## What this task involves
Begin the reply with the line containing "7.2.4 and above." and end it with the final line of the listing, reproducing every line between exactly and adding nothing.

--- Raw data Enclosed Below ---

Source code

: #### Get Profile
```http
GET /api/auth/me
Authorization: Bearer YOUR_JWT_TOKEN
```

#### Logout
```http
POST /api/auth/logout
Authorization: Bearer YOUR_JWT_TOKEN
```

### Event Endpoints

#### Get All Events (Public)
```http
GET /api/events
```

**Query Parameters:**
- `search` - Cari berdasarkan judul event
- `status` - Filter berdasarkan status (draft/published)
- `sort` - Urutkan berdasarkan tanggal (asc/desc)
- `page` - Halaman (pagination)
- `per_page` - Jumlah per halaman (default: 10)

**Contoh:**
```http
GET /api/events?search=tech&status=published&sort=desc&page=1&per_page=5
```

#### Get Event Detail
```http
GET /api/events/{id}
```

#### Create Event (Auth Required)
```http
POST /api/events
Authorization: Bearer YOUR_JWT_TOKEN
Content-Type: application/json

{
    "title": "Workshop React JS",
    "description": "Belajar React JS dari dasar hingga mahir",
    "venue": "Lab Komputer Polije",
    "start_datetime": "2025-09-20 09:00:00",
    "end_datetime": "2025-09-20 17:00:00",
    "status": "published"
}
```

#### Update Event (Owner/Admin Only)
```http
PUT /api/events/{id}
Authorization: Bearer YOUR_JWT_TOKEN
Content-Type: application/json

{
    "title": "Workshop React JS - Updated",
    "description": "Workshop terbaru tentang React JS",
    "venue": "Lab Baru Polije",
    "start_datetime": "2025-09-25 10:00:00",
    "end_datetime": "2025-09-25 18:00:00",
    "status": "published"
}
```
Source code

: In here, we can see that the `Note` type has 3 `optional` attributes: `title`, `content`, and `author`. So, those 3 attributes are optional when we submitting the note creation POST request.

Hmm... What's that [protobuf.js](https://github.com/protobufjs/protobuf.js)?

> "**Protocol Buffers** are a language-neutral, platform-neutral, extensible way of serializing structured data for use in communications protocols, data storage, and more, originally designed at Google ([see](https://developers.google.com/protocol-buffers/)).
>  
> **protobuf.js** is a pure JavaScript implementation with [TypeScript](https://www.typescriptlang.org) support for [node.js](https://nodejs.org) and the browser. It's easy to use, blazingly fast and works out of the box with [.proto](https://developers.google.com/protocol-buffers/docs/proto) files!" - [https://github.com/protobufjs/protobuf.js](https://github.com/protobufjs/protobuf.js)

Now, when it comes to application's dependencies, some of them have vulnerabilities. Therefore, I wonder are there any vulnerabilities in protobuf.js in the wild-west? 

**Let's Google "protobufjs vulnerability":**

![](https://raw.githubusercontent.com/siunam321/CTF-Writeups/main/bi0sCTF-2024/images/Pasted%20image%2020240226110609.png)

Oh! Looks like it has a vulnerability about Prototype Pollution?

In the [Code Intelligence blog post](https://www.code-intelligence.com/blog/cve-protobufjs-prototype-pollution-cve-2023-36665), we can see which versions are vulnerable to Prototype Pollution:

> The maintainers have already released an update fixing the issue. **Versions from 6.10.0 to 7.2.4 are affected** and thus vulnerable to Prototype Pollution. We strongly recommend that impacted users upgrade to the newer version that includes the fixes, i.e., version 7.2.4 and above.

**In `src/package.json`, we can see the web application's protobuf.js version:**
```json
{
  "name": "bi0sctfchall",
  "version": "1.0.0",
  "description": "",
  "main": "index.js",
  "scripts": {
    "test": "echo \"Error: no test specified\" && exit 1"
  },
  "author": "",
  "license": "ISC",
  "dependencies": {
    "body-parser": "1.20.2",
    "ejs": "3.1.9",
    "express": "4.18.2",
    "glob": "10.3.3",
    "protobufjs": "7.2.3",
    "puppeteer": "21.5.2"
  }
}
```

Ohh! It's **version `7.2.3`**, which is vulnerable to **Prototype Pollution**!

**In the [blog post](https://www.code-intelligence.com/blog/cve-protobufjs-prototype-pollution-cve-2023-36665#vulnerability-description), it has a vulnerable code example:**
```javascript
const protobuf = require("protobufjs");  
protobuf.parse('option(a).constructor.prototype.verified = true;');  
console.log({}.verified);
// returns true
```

--- End of Enclosed Raw data ---

## Task result
> The maintainers have already released an update fixing the issue. **Versions from 6.10.0 to 7.2.4 are affected** and thus vulnerable to Prototype Pollution. We strongly recommend that impacted users upgrade to the newer version that includes the fixes, i.e., version 7.2.4 and above.

**In `src/package.json`, we can see the web application's protobuf.js version:**
```json
{
  "name": "bi0sctfchall",
  "version": "1.0.0",
  "description": "",
  "main": "index.js",
  "scripts": {
    "test": "echo \"Error: no test specified\" && exit 1"
  },
  "author": "",
  "license": "ISC",
  "dependencies": {
    "body-parser": "1.20.2",
    "ejs": "3.1.9",
    "express": "4.18.2",
    "glob": "10.3.3",
    "protobufjs": "7.2.3",
    "puppeteer": "21.5.2"
  }
}
```

Ohh! It's **version `7.2.3`**, which is vulnerable to **Prototype Pollution**!

**In the [blog post](https://www.code-intelligence.com/blog/cve-protobufjs-prototype-pollution-cve-2023-36665#vulnerability-description), it has a vulnerable code example:**
```javascript
const protobuf = require("protobufjs");  
protobuf.parse('option(a).constructor.prototype.verified = true;');  
console.log({}.verified);
// returns true
```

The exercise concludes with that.